━━━━━ Provided entries ━━━━━
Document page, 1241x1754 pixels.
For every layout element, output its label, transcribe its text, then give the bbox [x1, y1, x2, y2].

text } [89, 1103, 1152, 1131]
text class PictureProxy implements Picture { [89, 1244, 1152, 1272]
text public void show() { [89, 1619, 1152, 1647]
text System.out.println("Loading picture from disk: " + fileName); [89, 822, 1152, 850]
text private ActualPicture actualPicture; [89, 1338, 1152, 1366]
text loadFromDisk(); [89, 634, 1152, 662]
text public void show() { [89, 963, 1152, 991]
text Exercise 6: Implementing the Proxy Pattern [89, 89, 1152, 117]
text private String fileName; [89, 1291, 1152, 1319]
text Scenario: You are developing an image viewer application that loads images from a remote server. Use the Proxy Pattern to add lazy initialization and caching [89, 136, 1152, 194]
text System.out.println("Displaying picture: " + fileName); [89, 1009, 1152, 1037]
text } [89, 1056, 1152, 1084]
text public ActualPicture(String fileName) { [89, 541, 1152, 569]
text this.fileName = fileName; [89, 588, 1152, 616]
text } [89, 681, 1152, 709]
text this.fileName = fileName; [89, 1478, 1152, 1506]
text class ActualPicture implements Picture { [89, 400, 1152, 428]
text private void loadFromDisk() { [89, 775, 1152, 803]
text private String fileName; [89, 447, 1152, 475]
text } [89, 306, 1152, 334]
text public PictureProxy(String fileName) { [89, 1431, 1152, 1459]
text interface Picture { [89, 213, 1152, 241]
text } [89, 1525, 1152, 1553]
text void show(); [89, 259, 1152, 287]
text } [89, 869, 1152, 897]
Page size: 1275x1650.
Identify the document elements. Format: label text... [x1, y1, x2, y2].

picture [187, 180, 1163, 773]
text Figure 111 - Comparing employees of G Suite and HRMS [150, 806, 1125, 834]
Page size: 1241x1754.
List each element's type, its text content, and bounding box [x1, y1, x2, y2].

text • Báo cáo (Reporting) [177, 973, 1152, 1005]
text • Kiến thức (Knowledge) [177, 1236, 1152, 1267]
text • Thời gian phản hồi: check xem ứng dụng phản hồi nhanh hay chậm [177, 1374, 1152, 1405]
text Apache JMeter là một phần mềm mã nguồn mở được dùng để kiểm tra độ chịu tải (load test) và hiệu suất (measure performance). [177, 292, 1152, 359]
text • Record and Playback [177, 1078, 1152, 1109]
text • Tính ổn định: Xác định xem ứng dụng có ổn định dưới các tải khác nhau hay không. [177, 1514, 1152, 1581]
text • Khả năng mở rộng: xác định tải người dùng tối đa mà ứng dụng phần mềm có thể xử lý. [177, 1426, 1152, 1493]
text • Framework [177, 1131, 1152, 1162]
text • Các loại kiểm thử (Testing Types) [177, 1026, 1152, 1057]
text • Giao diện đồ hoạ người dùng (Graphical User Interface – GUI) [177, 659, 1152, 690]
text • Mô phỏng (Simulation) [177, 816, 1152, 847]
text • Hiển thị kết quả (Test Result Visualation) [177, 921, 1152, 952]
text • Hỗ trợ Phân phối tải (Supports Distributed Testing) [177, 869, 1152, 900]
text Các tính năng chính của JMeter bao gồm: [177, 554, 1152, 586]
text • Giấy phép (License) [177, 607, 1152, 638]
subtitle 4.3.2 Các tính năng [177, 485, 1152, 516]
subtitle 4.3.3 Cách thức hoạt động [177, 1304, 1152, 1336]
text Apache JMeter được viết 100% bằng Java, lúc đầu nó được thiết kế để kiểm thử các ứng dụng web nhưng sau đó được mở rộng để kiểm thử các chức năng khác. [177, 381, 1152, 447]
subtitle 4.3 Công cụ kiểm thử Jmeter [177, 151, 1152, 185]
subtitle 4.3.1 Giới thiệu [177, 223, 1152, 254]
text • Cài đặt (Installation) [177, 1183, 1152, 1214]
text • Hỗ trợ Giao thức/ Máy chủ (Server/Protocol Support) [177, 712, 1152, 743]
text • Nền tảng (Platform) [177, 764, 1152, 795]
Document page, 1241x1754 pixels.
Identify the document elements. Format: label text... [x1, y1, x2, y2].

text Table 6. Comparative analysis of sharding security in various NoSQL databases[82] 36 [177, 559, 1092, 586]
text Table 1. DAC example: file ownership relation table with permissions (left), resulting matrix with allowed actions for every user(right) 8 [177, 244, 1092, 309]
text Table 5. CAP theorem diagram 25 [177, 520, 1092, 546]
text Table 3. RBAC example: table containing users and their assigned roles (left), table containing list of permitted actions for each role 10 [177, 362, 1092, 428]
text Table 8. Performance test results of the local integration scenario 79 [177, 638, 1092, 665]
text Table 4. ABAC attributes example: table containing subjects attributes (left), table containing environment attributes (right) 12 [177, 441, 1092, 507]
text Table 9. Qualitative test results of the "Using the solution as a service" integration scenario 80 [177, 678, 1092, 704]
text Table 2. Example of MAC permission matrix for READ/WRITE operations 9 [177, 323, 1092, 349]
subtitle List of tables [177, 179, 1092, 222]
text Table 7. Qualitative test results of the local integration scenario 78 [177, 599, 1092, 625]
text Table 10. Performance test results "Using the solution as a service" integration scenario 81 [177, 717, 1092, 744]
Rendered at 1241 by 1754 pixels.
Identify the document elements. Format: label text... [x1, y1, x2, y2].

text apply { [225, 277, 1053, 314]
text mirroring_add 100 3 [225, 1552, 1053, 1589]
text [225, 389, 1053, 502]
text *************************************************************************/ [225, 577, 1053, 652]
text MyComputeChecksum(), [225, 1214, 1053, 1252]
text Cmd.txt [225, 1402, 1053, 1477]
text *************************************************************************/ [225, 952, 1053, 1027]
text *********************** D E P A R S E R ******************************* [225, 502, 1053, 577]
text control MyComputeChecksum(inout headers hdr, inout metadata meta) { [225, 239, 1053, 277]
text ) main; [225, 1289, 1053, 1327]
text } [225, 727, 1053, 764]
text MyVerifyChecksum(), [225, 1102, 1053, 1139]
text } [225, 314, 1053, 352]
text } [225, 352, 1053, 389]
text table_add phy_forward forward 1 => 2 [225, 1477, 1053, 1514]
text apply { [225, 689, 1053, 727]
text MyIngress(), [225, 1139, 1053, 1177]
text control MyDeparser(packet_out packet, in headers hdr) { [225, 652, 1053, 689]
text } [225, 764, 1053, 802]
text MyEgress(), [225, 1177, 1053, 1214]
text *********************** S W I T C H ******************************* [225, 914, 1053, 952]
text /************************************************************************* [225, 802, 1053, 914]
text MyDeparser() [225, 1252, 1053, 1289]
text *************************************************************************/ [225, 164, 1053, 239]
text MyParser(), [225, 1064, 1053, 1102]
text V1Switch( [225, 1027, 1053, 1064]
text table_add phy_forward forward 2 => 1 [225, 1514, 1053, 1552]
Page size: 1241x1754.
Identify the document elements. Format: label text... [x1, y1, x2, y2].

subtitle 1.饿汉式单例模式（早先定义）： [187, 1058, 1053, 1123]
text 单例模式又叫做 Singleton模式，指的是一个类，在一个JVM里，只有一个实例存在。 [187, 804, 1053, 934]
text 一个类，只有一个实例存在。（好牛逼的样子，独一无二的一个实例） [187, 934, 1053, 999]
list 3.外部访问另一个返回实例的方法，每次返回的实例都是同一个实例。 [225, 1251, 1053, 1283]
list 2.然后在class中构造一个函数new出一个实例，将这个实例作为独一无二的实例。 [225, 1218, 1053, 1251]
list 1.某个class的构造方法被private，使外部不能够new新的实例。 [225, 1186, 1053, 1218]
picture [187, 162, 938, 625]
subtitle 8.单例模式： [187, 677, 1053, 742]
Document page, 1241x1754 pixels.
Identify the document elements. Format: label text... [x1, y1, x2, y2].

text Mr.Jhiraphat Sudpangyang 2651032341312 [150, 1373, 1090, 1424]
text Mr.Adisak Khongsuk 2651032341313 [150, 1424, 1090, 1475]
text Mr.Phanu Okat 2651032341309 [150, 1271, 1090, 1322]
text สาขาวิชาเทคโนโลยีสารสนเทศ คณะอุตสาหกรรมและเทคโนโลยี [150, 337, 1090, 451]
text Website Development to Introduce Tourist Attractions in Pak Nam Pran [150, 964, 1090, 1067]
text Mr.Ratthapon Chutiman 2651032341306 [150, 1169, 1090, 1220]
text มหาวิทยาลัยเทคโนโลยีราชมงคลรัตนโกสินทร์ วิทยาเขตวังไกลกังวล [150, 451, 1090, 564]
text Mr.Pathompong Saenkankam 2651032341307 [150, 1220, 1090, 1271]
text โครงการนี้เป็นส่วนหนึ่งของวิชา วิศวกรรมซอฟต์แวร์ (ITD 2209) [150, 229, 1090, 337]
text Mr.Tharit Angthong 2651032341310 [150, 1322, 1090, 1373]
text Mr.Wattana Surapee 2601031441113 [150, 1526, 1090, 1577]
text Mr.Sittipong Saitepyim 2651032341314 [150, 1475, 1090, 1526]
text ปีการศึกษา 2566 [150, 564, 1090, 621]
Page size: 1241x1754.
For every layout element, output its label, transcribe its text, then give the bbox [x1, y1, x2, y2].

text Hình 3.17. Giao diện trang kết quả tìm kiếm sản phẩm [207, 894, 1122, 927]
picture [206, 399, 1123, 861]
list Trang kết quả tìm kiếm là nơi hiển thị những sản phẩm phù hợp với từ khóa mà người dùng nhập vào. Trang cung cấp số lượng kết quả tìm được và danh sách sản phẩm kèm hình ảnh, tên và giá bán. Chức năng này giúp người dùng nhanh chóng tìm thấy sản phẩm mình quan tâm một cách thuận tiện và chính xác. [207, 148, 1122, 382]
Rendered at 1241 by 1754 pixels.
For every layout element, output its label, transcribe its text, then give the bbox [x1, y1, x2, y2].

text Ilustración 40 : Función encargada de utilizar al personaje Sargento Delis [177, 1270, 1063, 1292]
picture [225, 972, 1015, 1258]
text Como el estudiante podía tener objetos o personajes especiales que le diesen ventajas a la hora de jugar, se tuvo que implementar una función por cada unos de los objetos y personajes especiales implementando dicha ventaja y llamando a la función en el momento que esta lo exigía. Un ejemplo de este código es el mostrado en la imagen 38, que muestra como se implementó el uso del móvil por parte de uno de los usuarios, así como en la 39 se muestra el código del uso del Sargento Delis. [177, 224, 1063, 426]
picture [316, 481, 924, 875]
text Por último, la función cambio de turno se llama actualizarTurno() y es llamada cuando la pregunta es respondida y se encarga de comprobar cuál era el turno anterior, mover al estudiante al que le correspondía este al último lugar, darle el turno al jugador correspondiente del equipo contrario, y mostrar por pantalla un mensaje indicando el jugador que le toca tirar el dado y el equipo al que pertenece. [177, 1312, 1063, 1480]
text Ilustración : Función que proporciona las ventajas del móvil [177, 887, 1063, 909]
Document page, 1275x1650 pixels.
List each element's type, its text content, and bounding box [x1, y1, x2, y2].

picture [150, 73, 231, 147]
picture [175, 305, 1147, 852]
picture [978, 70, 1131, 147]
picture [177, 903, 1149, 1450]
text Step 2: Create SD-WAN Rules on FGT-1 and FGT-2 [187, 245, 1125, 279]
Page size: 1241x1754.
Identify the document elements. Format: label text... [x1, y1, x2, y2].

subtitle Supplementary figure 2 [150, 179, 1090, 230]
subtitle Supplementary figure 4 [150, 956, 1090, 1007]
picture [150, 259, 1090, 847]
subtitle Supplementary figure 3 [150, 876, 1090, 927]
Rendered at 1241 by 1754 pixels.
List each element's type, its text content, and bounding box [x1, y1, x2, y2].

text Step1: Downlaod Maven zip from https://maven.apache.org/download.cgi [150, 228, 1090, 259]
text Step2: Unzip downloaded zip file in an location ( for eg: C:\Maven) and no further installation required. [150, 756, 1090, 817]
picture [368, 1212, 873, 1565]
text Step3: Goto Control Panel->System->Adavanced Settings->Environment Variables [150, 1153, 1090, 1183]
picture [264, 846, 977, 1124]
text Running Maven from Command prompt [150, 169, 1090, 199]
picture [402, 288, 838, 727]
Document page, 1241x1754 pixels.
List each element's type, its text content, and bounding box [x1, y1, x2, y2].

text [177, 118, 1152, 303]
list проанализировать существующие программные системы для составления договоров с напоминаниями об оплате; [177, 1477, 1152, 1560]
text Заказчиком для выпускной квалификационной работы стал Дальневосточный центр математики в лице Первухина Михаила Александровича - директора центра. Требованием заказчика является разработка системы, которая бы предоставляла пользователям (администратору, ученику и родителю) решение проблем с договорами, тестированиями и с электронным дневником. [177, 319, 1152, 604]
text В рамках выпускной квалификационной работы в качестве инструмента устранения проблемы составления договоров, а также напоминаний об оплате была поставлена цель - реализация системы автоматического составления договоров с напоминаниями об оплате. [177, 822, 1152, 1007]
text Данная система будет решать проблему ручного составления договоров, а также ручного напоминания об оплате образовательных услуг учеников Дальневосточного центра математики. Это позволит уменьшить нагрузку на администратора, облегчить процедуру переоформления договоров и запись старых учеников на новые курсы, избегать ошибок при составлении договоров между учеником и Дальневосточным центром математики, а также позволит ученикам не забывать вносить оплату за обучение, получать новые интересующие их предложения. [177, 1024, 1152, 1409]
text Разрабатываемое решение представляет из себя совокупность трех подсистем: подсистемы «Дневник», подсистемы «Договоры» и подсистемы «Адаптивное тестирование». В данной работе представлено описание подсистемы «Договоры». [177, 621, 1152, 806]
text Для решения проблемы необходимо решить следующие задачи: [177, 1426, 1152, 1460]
━━━━━
The expected answer is every line in the data above that carries the string "containing".

text Table 3. RBAC example: table containing users and their assigned roles (left), table containing list of permitted actions for each role 10 [177, 362, 1092, 428]
text Table 4. ABAC attributes example: table containing subjects attributes (left), table containing environment attributes (right) 12 [177, 441, 1092, 507]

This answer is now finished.